What can cause this pain?
The shoulder is a complex joint with many muscles, ligaments, bones and nerves in and around it. A very common source of shoulder pain is the impingement of the rotator cuff muscles (supraspinatus mostly). This impingement develops when there is a decrease in the space between the coracoacromial arch and the head of the humerus (where your collar bone and tip of shoulder meet your upper arm - see image below). Over time and with repetitive use, the muscles and tendons that pass through this space may begin to fray and/or tear because they are pinched between these hard surfaces. This repetitive pinching leads to tendon damage and inflammation causing pain.
What causes these joint spaces to narrow?
First of all let's become a little more aware of our anatomy. The thoracic spine is you back and spinal column from the base of your neck to your mid-lower back. Your scapula is your shoulder blade, humerus is your upper arm bone, pectoralis major and minor are your chest muscles, and kyphosis means rounding.

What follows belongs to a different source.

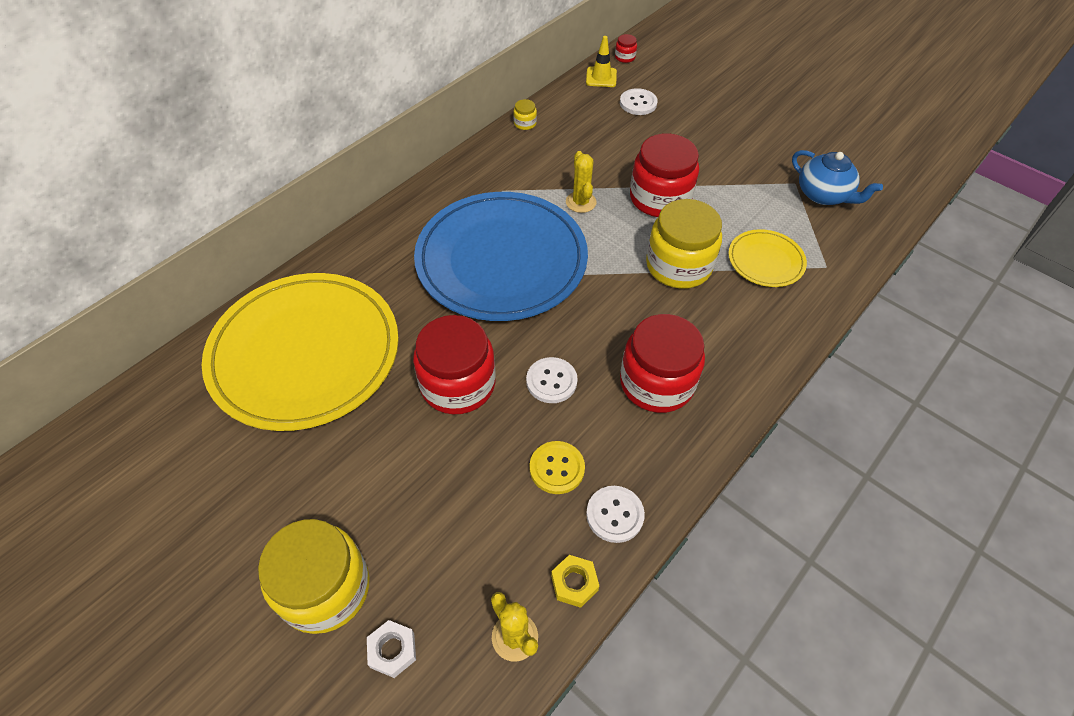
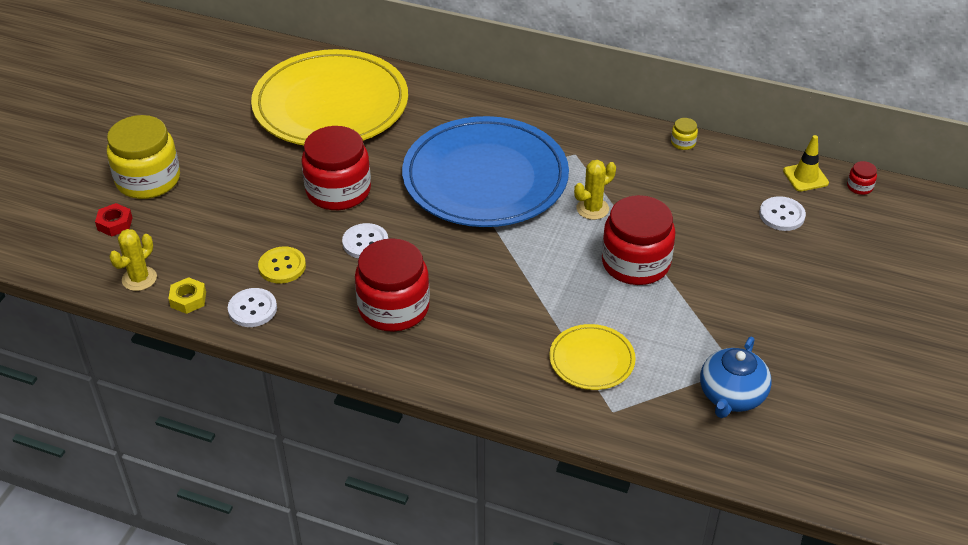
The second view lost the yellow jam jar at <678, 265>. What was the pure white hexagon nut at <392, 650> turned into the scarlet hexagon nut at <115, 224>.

The space where your rotator cuff muscle passes through can narrow due to degenerative changes, bony spurs, poor postures, overhead activity, or soft-tissue thickening. Functionally, these can be affected by improper synchronicity of the rotator cuff muscles, altered scapular-humeral rhythms, or biomechanical dysfunctions with scapular positioning during arm movements. Tight and/or weak muscles usually contribute to these issues. Increased thoracic kyphosis (rounding of the upper back and spine), reduced thoracic mobility, or rounding shoulders from pectoralis minor tautness can contribute to shoulder impairment and injury as well. Below is a picture of someone with all of the above, and likely with shoulder pain and reduced mobility.

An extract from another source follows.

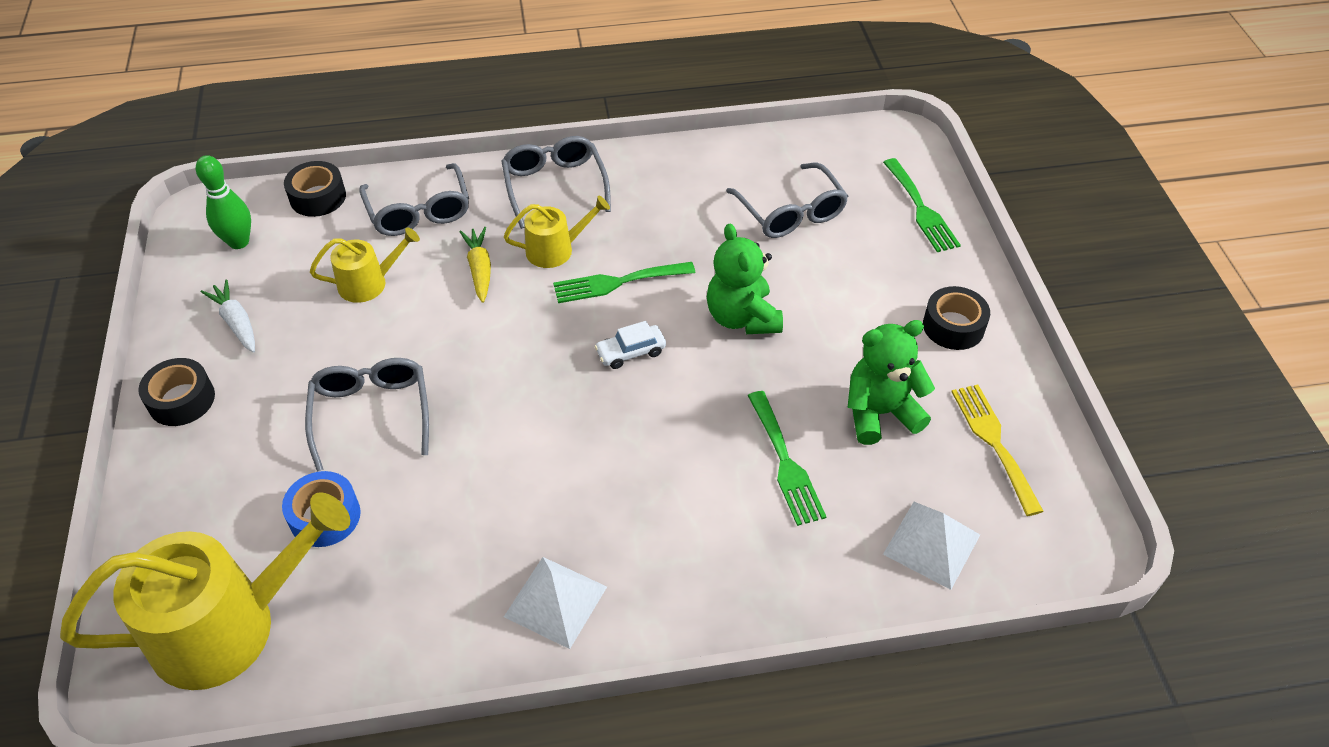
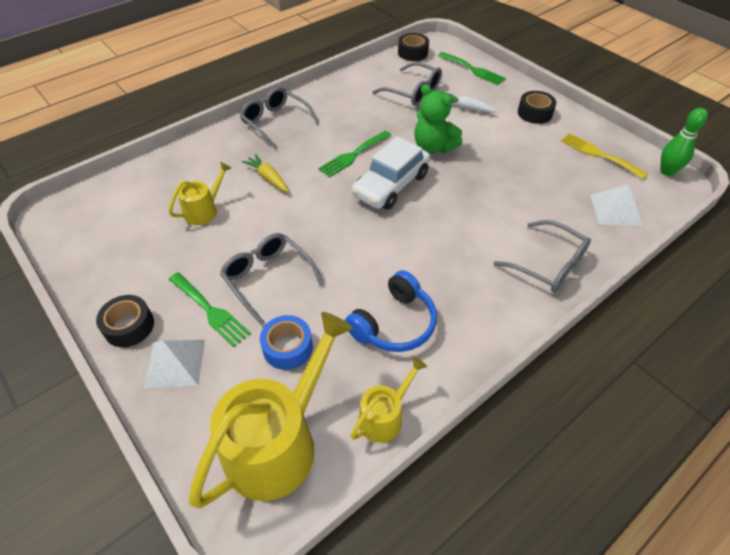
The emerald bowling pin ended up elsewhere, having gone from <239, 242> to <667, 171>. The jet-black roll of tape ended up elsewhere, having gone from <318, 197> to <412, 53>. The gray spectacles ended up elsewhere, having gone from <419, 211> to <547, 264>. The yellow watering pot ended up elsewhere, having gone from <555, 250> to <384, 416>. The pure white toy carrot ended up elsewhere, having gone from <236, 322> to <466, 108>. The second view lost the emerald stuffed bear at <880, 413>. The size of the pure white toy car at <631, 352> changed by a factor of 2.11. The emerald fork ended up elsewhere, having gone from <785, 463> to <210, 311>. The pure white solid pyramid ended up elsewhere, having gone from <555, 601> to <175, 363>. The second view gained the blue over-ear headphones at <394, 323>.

Thoracic mobility is key for shoulder motions especially overhead movements. Normal scapular and thoracic spine motion allows optimal mechanics for shoulder motions. With todays phones and laptops we are all hunched over, we don't spend nearly enough time moving our thoracic spine into extension (bending back) or rotation and thus become stuck forward. Try this exercise: standing up, hunch your upper back letting your head poke forward and shoulders as well. Now in this position, try to lift your arms straight up ahead of you and over your head, you won't get very far and could even feel pain in the shoulder. Now stand tall in upright good posture with shoulders slightly rolled back and try again. You may now achieve close to full 180 degrees of shoulder motion and the pain may be less or even gone. This just shows the importance of thoracic spine position and mobility in how the shoulder can move.
How do you fix thoracic stiffness?
Stretching: tight muscles in front of the chest and neck ie. pecs, upper traps, and suboccipitals.
Strengthening: middle and lower traps, rhomboids, deep neck flexors of the neck.
Therapy: Physiotherapists and Chiropractors can adjust and mobilize the spine as well as teach you proper exercises to increase movement.
Poor posture and chronic shoulder problems can take awhile to brew and show themselves, but when left untreated can linger for a long time and get worse. It's never too late to start working on your thoracic and shoulder mobility, strength, and posture to prevent pain!